Editing strategies are going to depend a little bit on how long the story is that you are trying to edit. Micro or flash fiction is obviously fairly easy to see what’s going on – your entire story might be less than one screen’s worth of words. Once you are over a couple of thousand words though, and certainly when you are talking about novella and novel length stories, it’s seldom a good idea to begin with a complete read-through straight off. Like any exercise, editing requires a warm up – whilst your writing muscles may be lovely and flexible from getting all the words down on the page, you will pull something if you try to dive straight into editing. You will be using a different set of muscles now.

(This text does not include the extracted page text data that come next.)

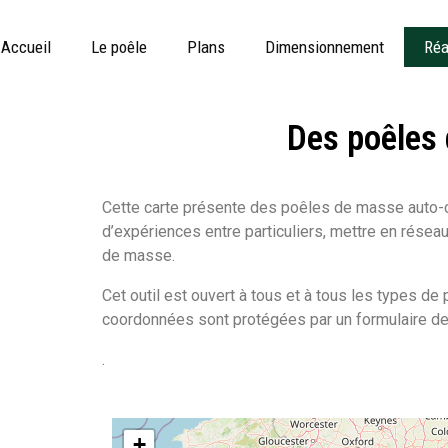
Accueil
Le poêle
Plans
Dimensionnement
Réa
Des poêles 
Cette carte présente des poêles de masse auto-con
d’expériences entre particuliers, mettre en rése
de masse.
Cet outil est ouvert à tous et à tous les types de 
coordonnées sont protégées par un formulaire de 
.
+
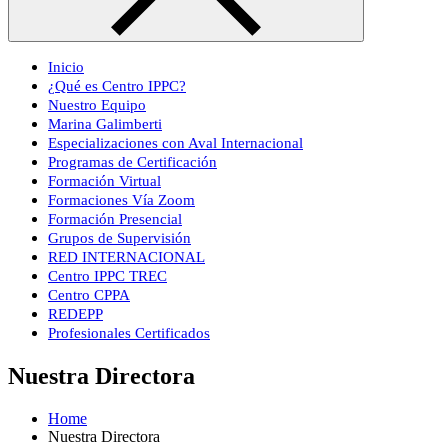
Inicio
¿Qué es Centro IPPC?
Nuestro Equipo
Marina Galimberti
Especializaciones con Aval Internacional
Programas de Certificación
Formación Virtual
Formaciones Vía Zoom
Formación Presencial
Grupos de Supervisión
RED INTERNACIONAL
Centro IPPC TREC
Centro CPPA
REDEPP
Profesionales Certificados
Nuestra Directora
Home
Nuestra Directora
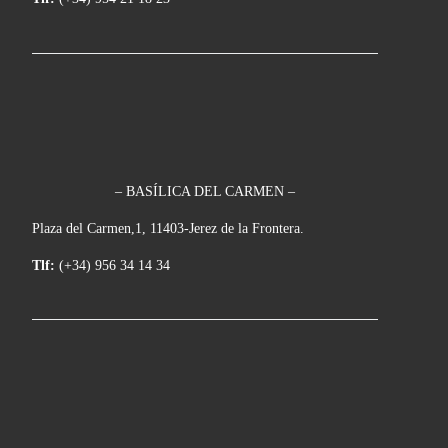
– BASÍLICA DEL CARMEN –
Plaza del Carmen,1, 11403-Jerez de la Frontera.
Tlf:
(+34) 956 34 14 34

My warm up exercise for editing comes courtesy of Victoria Griffin and her ‘10 Red Flags‘. I work through the list sequentially: using ‘find’ I look for every instance of a particular word and delete if it’s unnecessary or revise the text as appropriate. This is also a handy way of dropping you into the narrative in random places and engaging with what you’ve written previously. What might have seemed like a lovely piece of text when you wrote it can be shown to be a bit flabby or unhelpful when you look at it again. Likewise, something that might have felt like you only put it in to fill a gap might be worth a second look. In either case, seeing it out of immediate context can be helpful in exposing flaws.
An extension of this first step is to check and see if you have any ‘crutch’ words – words that you use repeatedly for whatever reason. Last year we added Word Cloud to our list of Writer’s Resources, and I talked about how you might use it. It’s easy to generate a list of words and how many times they are used in the text. Again, find is your friend.
At some point, you will need to read through the whole thing, and you will probably need to do this more than once. Different people will have different takes on this, but, as an aside, I’m always surprised that people don’t turn on spelling and grammar features in their writing software of choice. It won’t catch everything, and it might flag things that you need to ignore, but I’ve always found it useful for catching a significant number of issues. Anyway, back to the read through. There is a temptation to try and and hack through as much as possible as you can in one go. This is rarely fruitful. Like any exercise, no matter how much you train, there is a limit. Whilst you might get over the finish line, do you really want to be figuratively (or perhaps literally?) vomiting because you’ve over done it? If you try to do too much, there will come a point at which you’re not doing yourself or your manuscript any favours. Depending on your style, concentration, and resolve, you might get through 500-1000 words in a session, but it might be better to think in terms of a scene, or even a time-limit. Twenty minutes is a good session time, and you can always come back to it after a quick brain-break.
If you’ll excuse me, I’ve just noticed that I’ve used the same word five times in one paragraph, so I’m off to do some editing…
But what about you? What are your top tips for editing?